Les oraux prennent des formes variées : exposé sur sujet tiré au sort, commentaire d'arrêt oral, grand oral de fin de cursus. Tous partagent la même exigence : une structure audible et une gestion stricte du temps.
La préparation
Le temps de préparation est court, souvent vingt à trente minutes. Répartissez-le rigoureusement.
- Cinq minutes pour analyser le sujet et poser la problématique.
- Dix minutes pour construire le plan et sélectionner les références.
- Cinq minutes pour rédiger l'introduction mot à mot.
- Le reste pour noter les idées de chaque sous-partie, en style télégraphique.
L'introduction. Elle porte l'essentiel de l'impression initiale, et c'est le moment où le stress est maximal. Avoir un texte devant soi pendant les deux premières minutes change tout.
La présentation
Annoncez le plan et tenez-le.
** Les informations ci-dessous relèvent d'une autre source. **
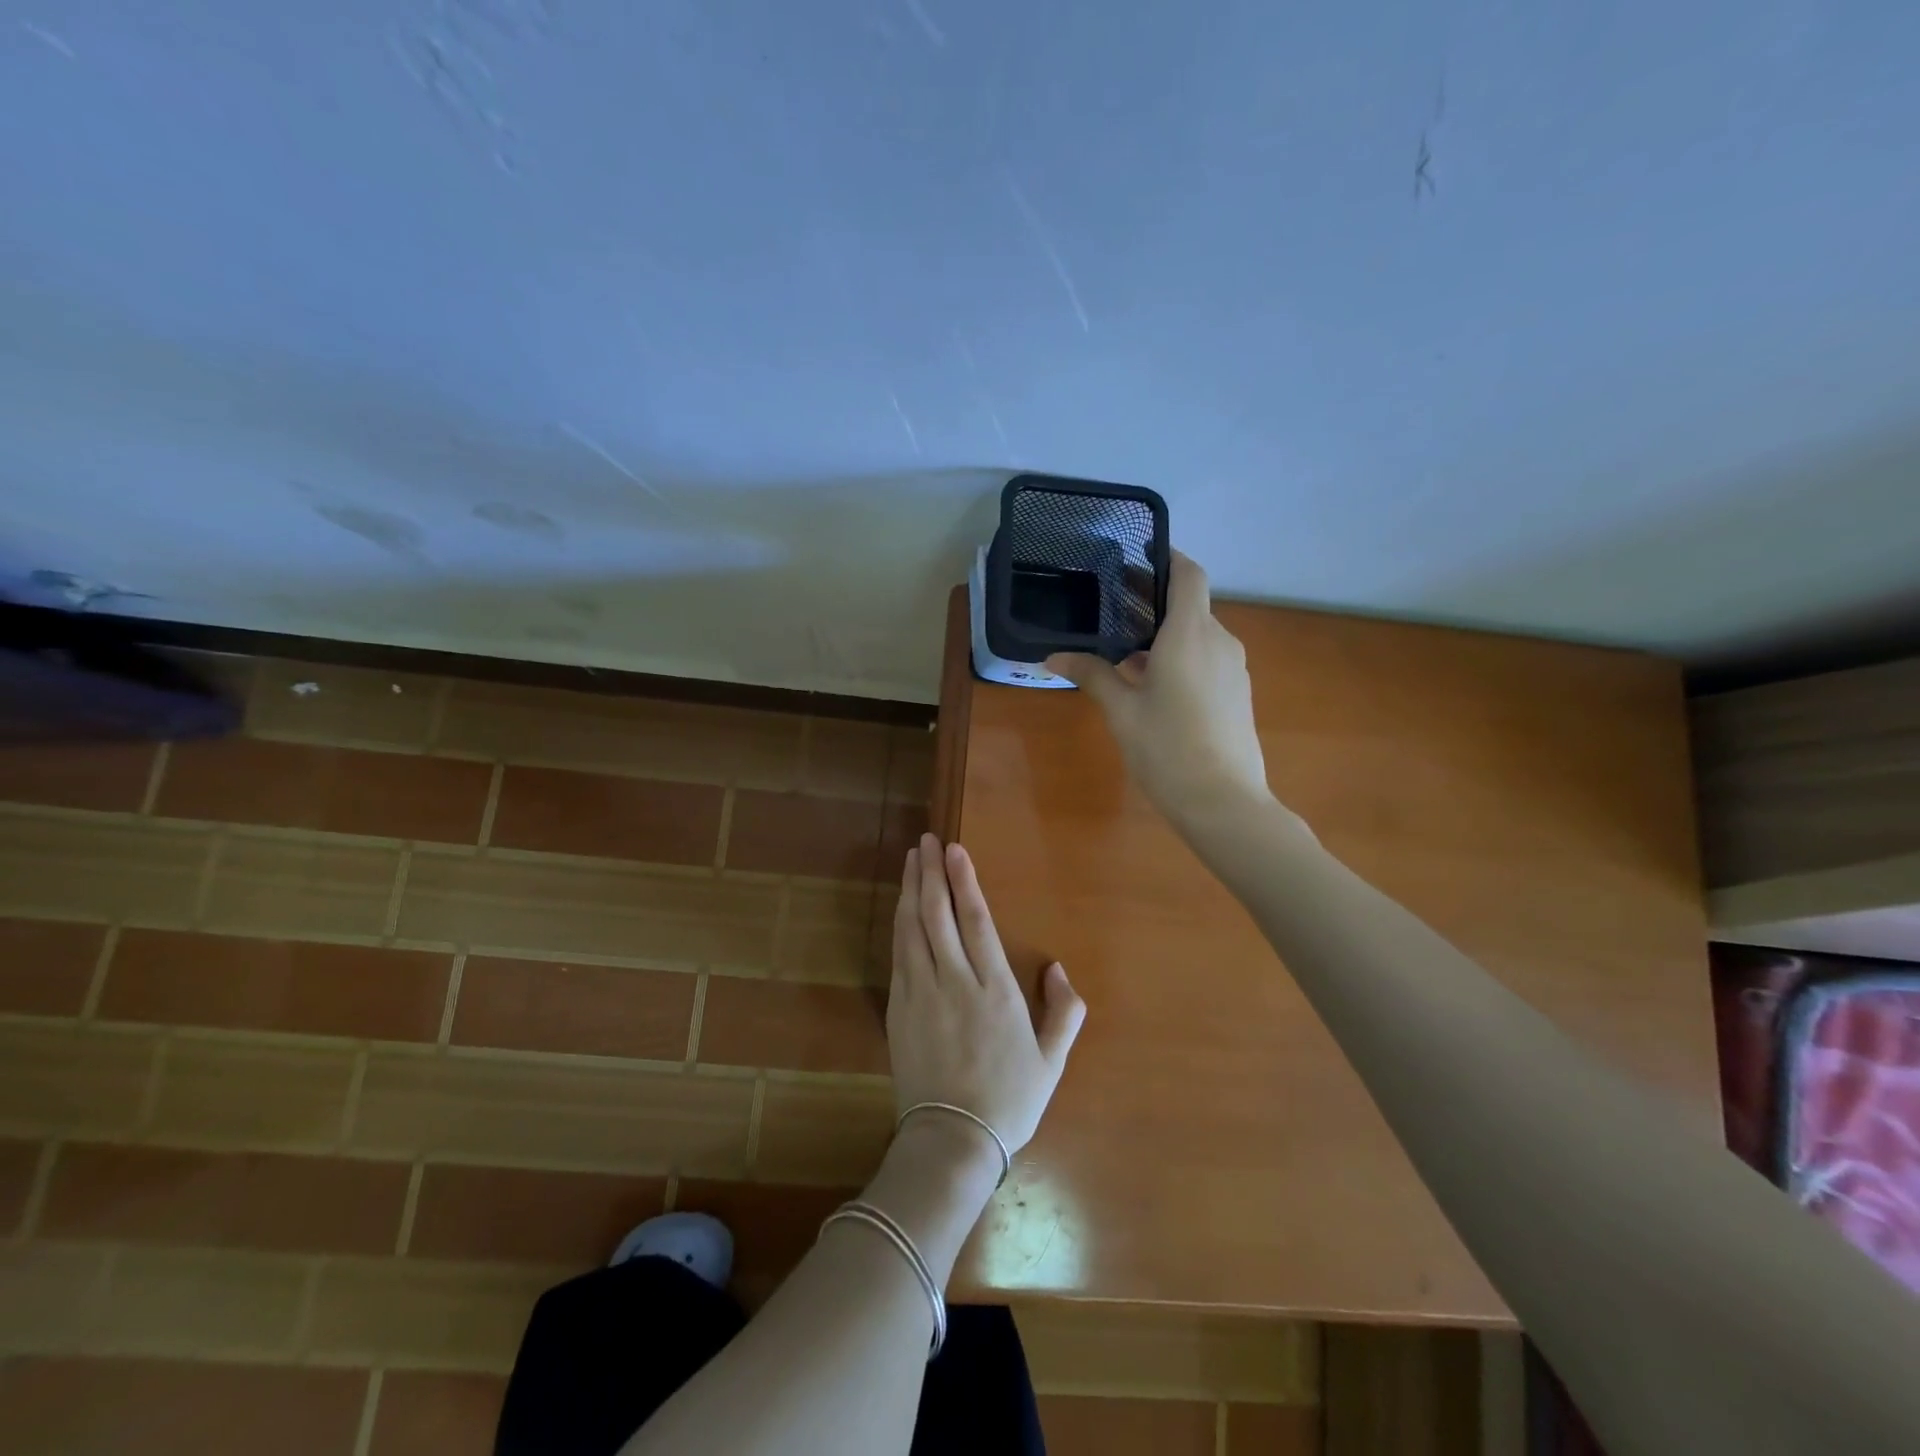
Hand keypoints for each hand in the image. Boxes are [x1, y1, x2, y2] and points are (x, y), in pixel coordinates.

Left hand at [887, 833, 1086, 1155]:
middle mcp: (955, 981)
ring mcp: (920, 993)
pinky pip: (898, 953)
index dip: (964, 880)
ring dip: (912, 889)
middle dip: (932, 873)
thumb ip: (1064, 1010)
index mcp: (995, 990)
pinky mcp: (898, 1008)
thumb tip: (1057, 967)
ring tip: (912, 860)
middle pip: (938, 914)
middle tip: (927, 841)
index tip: (954, 849)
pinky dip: (899, 922)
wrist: (951, 1141)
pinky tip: (902, 906)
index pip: (975, 920)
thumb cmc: (1009, 1100)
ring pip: (912, 928)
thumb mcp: (1052, 1060)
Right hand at [1046, 551, 1270, 822]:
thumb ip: (1092, 676)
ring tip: (1126, 651)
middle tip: (1114, 608)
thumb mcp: (1122, 711)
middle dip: (1155, 602)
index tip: (1139, 556)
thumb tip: (1053, 657)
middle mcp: (1218, 641)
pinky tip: (1155, 683)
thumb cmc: (1167, 749)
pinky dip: (1182, 656)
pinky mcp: (1238, 692)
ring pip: (1199, 634)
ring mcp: (1234, 667)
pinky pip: (1208, 658)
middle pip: (1191, 604)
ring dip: (1167, 634)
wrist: (1224, 802)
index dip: (1167, 558)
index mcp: (1190, 634)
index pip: (1188, 574)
Le jury doit savoir en permanence où vous en êtes : marquez les transitions à voix haute, littéralement, en disant que vous passez au deuxième point.
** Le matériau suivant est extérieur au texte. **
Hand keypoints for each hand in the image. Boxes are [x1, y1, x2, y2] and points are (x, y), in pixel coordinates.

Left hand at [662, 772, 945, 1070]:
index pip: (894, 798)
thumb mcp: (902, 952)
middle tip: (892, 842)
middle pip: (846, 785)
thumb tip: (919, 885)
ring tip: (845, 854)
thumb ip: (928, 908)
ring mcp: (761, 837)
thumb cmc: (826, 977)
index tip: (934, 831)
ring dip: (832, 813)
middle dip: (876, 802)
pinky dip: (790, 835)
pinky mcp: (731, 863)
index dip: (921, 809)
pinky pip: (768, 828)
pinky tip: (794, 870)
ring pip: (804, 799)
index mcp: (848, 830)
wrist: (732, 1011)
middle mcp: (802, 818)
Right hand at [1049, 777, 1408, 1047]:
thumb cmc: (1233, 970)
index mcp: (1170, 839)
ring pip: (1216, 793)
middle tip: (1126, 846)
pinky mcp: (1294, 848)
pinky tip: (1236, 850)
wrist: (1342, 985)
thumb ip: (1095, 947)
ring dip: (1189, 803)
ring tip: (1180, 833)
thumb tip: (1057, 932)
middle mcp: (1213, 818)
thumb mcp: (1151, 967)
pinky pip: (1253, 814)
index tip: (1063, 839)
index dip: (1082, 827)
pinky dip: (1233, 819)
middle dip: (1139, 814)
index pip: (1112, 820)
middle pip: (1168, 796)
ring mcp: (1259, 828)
Ne lisez pas vos notes. Elles doivent servir de repères, pas de texte. Un exposé lu perd toute conviction, et le jury le sanctionne systématiquement.
Le temps
Un dépassement est plus pénalisé qu'un exposé court. Prévoyez de terminer une minute avant la limite, et gardez en réserve un développement facultatif que vous supprimerez si nécessaire.
Les questions
Elles ne sont pas un piège mais une invitation. Trois attitudes payantes.
- Écouter la question en entier avant de répondre, quitte à prendre deux secondes de silence.
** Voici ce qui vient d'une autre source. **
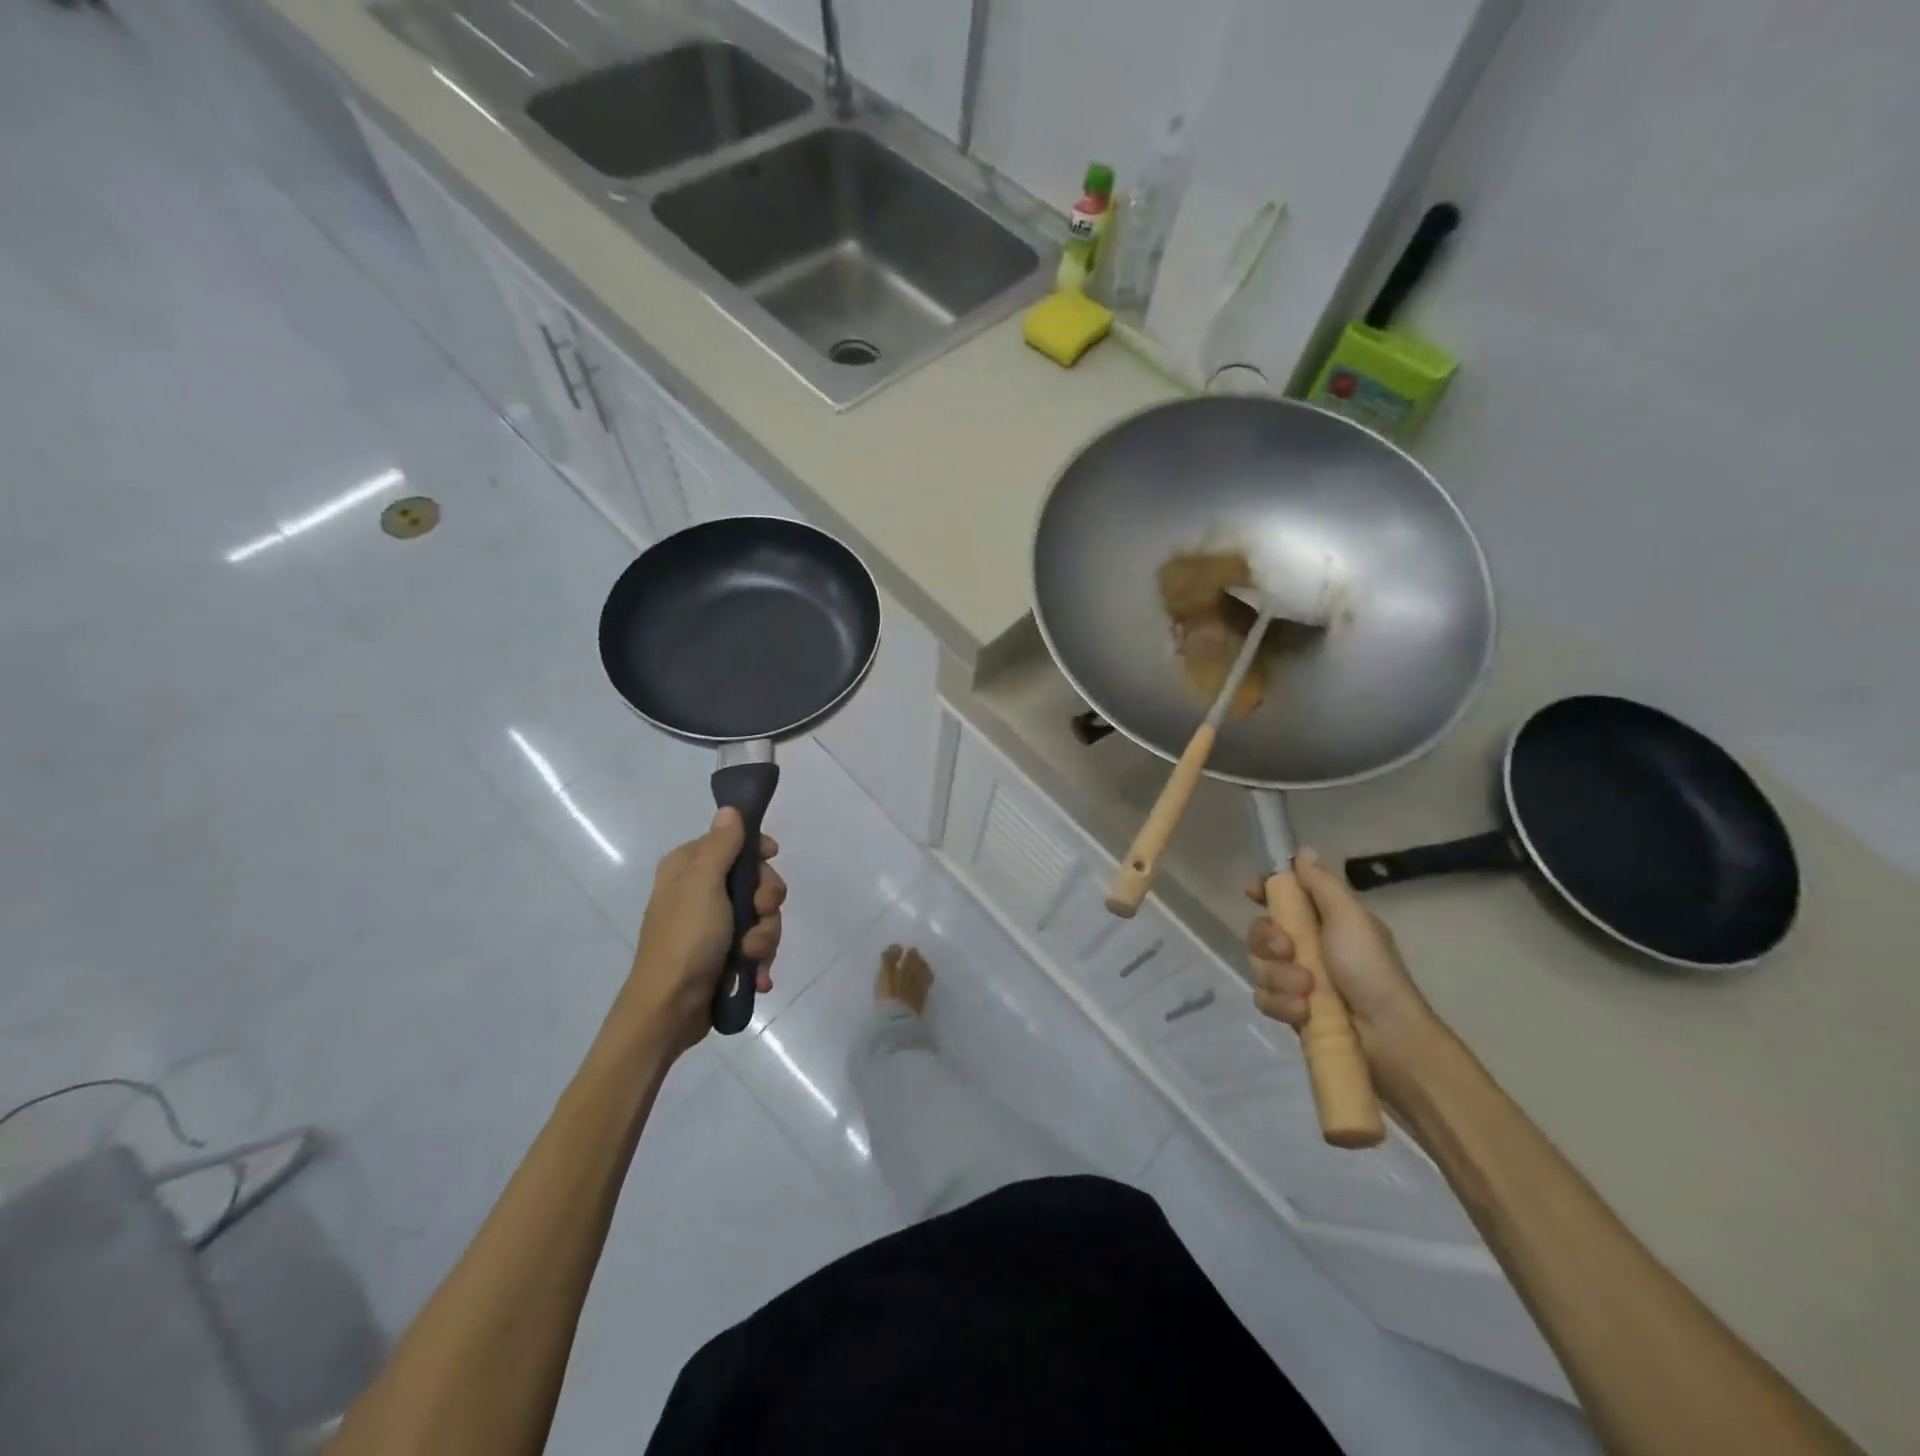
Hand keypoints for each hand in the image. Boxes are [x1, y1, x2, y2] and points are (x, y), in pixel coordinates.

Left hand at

- Reconnaître ce qu'on ne sait pas, puis proposer un raisonnement. Un jury préfère un juriste honnête qui réfléchit à un candidat qui invente.
- Rattacher la réponse à une règle, même brièvement. C'est ce qui distingue une réponse juridique d'une opinion.
La forme
Tenue neutre, débit ralenti, regard vers le jury et non vers les notes. Ces éléments paraissent secondaires : ils déterminent en réalité la première minute, et la première minute pèse sur toute la notation.